Gametipp: Darksiders II

Darksiders IIDa hat Krieg, einer der apokalyptischen Reiter, aber ganz schön etwas angerichtet. In „Darksiders“ wurden Spieler mehr oder weniger passiv davon Zeuge, wie er ein wenig unverblümt das Ende der Menschheit auslöste. Im zweiten Teil der Spielesaga nun kommt sein Bruder Tod an die Reihe. Dieser hat es sich zur Aufgabe gemacht, einfach mal alles rückgängig zu machen. Ganz so, als wäre nie etwas dergleichen passiert. Die Plattform für seine Wiedergutmachung bietet „Darksiders II“, in welchem der Gamer Tod in Zelda-Manier durch vier Dungeons manövrieren darf und dabei manche heikle Mission erfüllen muss. Ihm zur Seite werden dabei einige Neurungen gestellt, die Vigil Games für die Folgeversion entwickelt hat.

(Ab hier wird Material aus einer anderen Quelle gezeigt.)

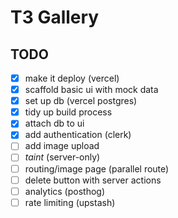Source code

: # T3 Gallery

## TODO

- [x] make it deploy (vercel)
- [x] scaffold basic ui with mock data
- [x] set up db (vercel postgres)
- [x] tidy up build process
- [x] attach db to ui
- [x] add authentication (clerk)
- [ ] add image upload
- [ ] _taint_ (server-only)
- [ ] routing/image page (parallel route)
- [ ] delete button with server actions
- [ ] analytics (posthog)
- [ ] rate limiting (upstash)
<!-- - [ ]  -->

Sensenmann mit guten Fähigkeiten

Nachdem Krieg für sein Missgeschick in den Kerker geworfen wurde, liegt es an seinen Geschwistern, wieder für Ordnung zu sorgen. Einer dieser ist besagter Tod, den es zu Beginn zum Krähenvater führt. Vor Ort wird man auch gleich mit einer Möglichkeit konfrontiert, die alles wieder in die richtigen Wogen lenken könnte. Dumm nur, dass dafür erst noch einige Taten von Nöten sind. Auf dem Weg zum Baum des Lebens muss sich Tod mit unerwünschten Gegnern auseinandersetzen und einige äußerst knifflige Aufgaben lösen. Zu diesen gehört es unter anderem, den so genannten „Makern“ bei der Wiederinstandsetzung ihrer Schmiede zu helfen. Allein bei diesen Einsätzen bleibt es aber nicht. So muss sich Tod auch des Öfteren im Kampf beweisen, wo der Sensenmann sich bemerkenswert filigran zeigt.

Sammeln und lernen

In der Tat wirkt er wesentlich agiler als der Vertreter im ersten Teil, wobei man anfänglich ein wenig das Gefühl hat, das noch einiges verbesserungsbedürftig ist. Blocken kann man Angriffe beispielsweise auch im späteren Verlauf nicht. Dafür aber clever ausweichen. Je weiter die Fähigkeiten vorangebracht werden, desto vielfältiger werden die eigenen Attacken und Manöver. Er ist also durchaus lernfähig. Damit man sich stetig weiter verbessern kann, haben die Entwickler eine neue Eigenart des Games vorbereitet. In den Welten ist es Tod möglich, verschiedene Waffen, Kleidungsstücke und Accessoires aufzusammeln und so das eigene Repertoire zu erweitern. Das bringt Abwechslung und zudem jede Menge Spielspaß, der nicht mehr alleine aus dem bloßen Draufhauen entsteht. Hinzu kommen dann noch einige Knobelphasen, in denen man wirklich darüber nachdenken muss, wie man voran kommt und manch verborgenen Durchgang freilegt.